Noite Feliz
Estranho todo esse movimento natalino. Parece que o mundo vai se acabar junto com o ano. De repente entendi o sentido das festas de fim de ano, o Natal tão próximo do Ano Novo. O Natal é o nascimento do Salvador, aquele que será sacrificado por nós, é o bode expiatório que sacrificaremos para ter um Ano Bom...
Comento com minha mulher a minha grande descoberta. No almoço, entre uma garfada e outra, expus a teoria do bode. Ela torceu o nariz, pareceu ficar ofendida. Disse:
- Espero que você não saia propagando por aí essa heresia... As pessoas podem não gostar. Bode é símbolo do mal...
Explico, pacientemente, que não se trata de um bode qualquer, e sim do bode expiatório, aquele que expia as nossas culpas.
Ela diz:
- Melhor trocar por cordeiro, o cordeiro pascal, mais de acordo com a liturgia.
Cordeiro, bode, o sentido é o mesmo, um ser em que descarregaremos nossas culpas. E culpas devemos ter muitas, porque o castigo é certo, é uma questão de tempo. E tempo é exatamente o que não temos, daí toda essa aflição para despachar rapidamente as culpas para bem longe de nós.
Agora mais sacrifício: comprar presentes, lembrar de todas as pessoas, encarar as lojas cheias do shopping, os estacionamentos lotados.
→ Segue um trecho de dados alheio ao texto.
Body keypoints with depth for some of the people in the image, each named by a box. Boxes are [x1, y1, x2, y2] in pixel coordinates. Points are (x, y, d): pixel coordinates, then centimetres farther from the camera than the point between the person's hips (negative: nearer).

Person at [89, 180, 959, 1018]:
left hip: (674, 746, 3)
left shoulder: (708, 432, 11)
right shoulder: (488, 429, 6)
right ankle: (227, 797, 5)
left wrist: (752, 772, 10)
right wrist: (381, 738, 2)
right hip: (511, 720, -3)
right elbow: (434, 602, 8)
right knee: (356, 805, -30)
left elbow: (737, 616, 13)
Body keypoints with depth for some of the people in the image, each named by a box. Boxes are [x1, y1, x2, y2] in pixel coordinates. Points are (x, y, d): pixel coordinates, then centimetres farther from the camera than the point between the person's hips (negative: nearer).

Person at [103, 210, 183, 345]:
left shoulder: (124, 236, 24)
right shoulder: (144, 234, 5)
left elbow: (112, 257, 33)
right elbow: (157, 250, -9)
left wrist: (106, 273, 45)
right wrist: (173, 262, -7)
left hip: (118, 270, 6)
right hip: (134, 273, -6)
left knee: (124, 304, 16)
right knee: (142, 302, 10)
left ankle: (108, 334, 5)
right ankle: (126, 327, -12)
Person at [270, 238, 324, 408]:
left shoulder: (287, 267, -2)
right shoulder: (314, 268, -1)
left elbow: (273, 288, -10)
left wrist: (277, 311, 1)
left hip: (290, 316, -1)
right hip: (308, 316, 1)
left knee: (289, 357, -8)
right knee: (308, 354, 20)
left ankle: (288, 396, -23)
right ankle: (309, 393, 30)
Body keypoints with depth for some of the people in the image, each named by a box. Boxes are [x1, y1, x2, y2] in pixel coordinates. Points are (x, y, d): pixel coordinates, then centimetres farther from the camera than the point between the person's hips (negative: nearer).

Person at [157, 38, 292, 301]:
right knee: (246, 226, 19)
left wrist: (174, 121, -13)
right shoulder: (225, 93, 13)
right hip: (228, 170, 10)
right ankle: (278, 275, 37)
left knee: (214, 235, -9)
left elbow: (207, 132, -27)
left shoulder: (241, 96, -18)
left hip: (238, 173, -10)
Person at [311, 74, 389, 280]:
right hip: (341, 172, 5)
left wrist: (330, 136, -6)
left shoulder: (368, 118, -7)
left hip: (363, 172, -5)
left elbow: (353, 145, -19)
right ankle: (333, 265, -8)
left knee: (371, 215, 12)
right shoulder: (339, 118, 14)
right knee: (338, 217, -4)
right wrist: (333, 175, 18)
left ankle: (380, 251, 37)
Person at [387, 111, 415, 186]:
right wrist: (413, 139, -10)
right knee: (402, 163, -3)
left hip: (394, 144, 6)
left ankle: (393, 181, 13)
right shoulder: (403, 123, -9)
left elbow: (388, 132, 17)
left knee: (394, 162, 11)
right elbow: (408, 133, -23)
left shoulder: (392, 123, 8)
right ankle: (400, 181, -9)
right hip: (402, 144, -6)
Ora, se temos que trocar presentes, que cada qual dê um presente para si mesmo, é a minha teoria comodista, e está tudo resolvido. Mas, é a tradição, e é necessária muita criatividade para desencavar presentes originais para cada um.
Os ambientes cheios de gente me deixam atordoado. Uma vez tive um ataque de pânico na exposição do Monet, no Museu de Belas Artes, toda aquela oferta de estímulos visuais, aquelas filas imensas para se acotovelar diante de telas coloridas. Quase igual a essas vitrines, com a diferença de que aqui tudo tem um preço que podemos, com esforço, pagar. Peço licença e saio da loja. Vou esperar lá fora, procurar um lugar mais vazio onde possa me encostar e olhar uma nesga que seja de céu estrelado.
Daqui posso observar todo o movimento. Quanta gente, que disputa pelos melhores nacos das presas caçáveis. Penso em todos aqueles que não terão presentes, nem ceia de Natal, que se satisfarão com o bico de um pão de ontem e um copo d’água. Então, há natal para todos? Democracia é isso: que todos possam chegar a ter um natal feliz, uma noite feliz, pelo menos uma. Anseios de paz. Prosperidade, que palavra mais vil, sempre referida a um futuro inalcançável!
Bem, vou ficar aqui quietinho no meu canto até acabarem-se os arroubos aquisitórios. Depois, eu sou apenas o motorista da madame, levo pra lá e pra cá, sem reclamações. Um outro infeliz se encosta ao meu balcão no shopping. Temos o mesmo ar de enfado, estamos segurando embrulhos. Olhamos o céu pensativos. Saco, heim, meu amigo! Então, com o olhar cúmplice da solidariedade, puxo conversa.
-Como estão as compras?
-Pois é, me falta uns oitenta reais. Vai faltar presente.
-Muitos filhos?
-Sete, filhos e filhas.
-Sete? Caramba, é muito filho.
-São adotados.
-Adotados?
-E você? Comprou tudo?
-Vou deixar minha mulher comprar. Eu acho Natal um porre!
Um porre! Olho o meu companheiro de viagem. Meia idade, magro, cansado, cheio de pacotes. Sua mulher se aproxima rodeada de crianças, de mãos dadas, com seus olhinhos brilhantes com tantos presentes. Ele se despede com um “Feliz Natal!”. Vejo a família se afastando unida, as crianças criando o cimento de união entre aqueles dois heróis que não tiveram filhos.
E, de repente, percebo o sentido de tudo. Nós temos que ser, cada um de nós, o bode expiatório... Todos nós... Pelas crianças. Elas são a prosperidade do futuro. Por elas, e somente por elas temos que manter a nossa dignidade. Afinal, podemos não estar aqui ano que vem...
Compramos tudo e voltamos para casa em silêncio. O carro roda nas ruas iluminadas da cidade. Sinto a presença da mulher do meu lado. Ela está cochilando, cansada, após um dia fatigante. Dirijo a ela meus pensamentos. Com um desejo de Feliz Natal.